第2544章 廷议纷纷大计事(五)(2/2)
朱载坖对于西汉刺史职权的扩大,显然是十分的警惕的,以西汉为例,原本刺史是朝廷派驻地方的专职监察官,若常驻地方,虽便于严密审视郡政,却有“地方化”的风险。
汉代设立刺史,要求刺史每年八月出巡地方,年底回京奏事。到东汉初,就不再回京奏事,完全“地方化”了。刺史监察地方虽然便利,但随着刺史与地方政务的联系日益紧密,朝廷对刺史的控制便随之松弛。刺史部(州)最后发展成为郡以上的一级地方行政机构,正肇端于其地方化。
叶向高当然知道朱载坖的意思,朱载坖问的不是汉武,而是大明,因为现在大明也出现了西汉的这个问题,在大明初年,地方就是三司,即都指挥使司、承宣布政使司和提刑按察使司,三司分权,消除了地方对于朝廷的威胁,但是很快新的问题就出现了。
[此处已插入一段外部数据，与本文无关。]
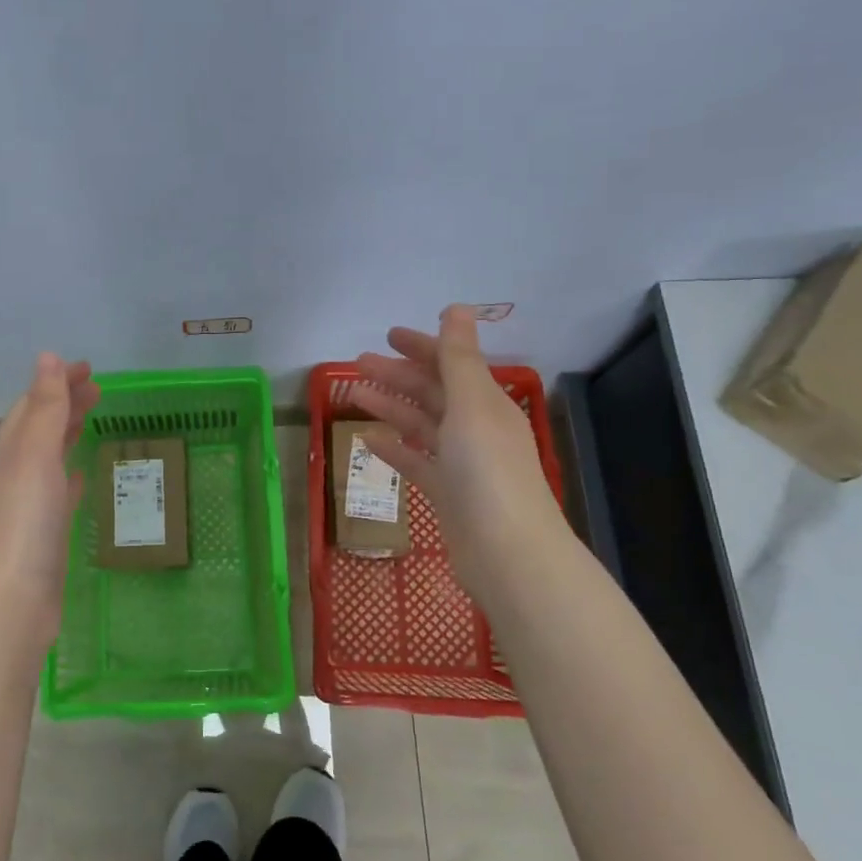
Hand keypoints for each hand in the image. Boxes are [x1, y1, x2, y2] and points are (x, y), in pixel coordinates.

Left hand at [0, 353, 99, 626]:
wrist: (14, 598)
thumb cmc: (25, 520)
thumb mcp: (35, 454)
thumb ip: (44, 407)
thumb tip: (47, 356)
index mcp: (10, 450)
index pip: (33, 403)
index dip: (57, 382)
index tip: (88, 368)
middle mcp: (14, 471)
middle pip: (39, 426)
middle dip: (64, 403)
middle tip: (98, 389)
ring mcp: (26, 504)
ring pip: (48, 456)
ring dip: (67, 432)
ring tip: (91, 419)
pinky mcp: (42, 532)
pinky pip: (57, 491)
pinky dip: (68, 473)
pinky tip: (80, 474)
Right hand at [351, 305, 566, 601]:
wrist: (507, 552)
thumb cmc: (488, 470)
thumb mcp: (472, 405)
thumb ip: (459, 357)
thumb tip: (457, 307)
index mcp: (486, 403)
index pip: (451, 364)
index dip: (422, 346)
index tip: (388, 334)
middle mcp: (475, 428)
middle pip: (432, 392)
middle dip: (398, 374)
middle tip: (358, 362)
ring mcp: (460, 463)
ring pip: (420, 424)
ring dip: (390, 406)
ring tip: (354, 393)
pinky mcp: (446, 493)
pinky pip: (415, 461)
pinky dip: (393, 447)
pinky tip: (368, 439)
大明的这个操作,其实也不是什么新花样,历代朝廷常常分割地方事权,将军事、民政、财政、司法诸权分授不同的官员并使之互不统属,各自平行隶属于中央的相应上级,以使其相互牵制。
然而这样的体制往往极无效率,平时政出多门,终日扯皮,一旦有事则相互推诿,甚至造成地方官府职能瘫痪。于是不得不另设一首长总掌诸政,统一事权。然而这样又导致尾大不掉,威胁中央集权,不久又不得不再度分权。
在之前的历代,这种事情总是不断地发生,秦汉时的郡一级本是分权的:郡守掌行政、郡尉主军事、监御史管司法与监察,“三权分立”而互不相属。
然而到东汉至隋,州刺史(州牧)便大权独揽,兼统军民,自专财政与司法,俨然一方之土皇帝。甚至到了唐末五代,酿成了藩镇之乱。
两宋惩唐末五代之弊,在路一级分设帅司(安抚使)、漕司(转运使)与宪司(提点刑狱使),路下的州军又设通判以分知州知军之权,将地方权力尽可能的割裂,这样确实是保证了没有藩镇之祸,但是也导致了两宋对外的极度软弱,因为这种体制下,朝廷行政效率低下,难以极重支援应对战争,只能够采取守内虚外的措施。
到了元代之行省,事权再度集中,行省平章为一省军民之共主,据地自雄,早在元中叶便发生了诸行省军互相攻伐的“天历之乱”,元末更酿成了行省军阀群雄割据之局。于是本朝惩前元之弊,再度采取分权的措施,也就是在地方的三司分治措施。
但是很显然,这种制度行政效率低下,加之本朝制度本就比较粗疏,到了天顺以后就难以维持了。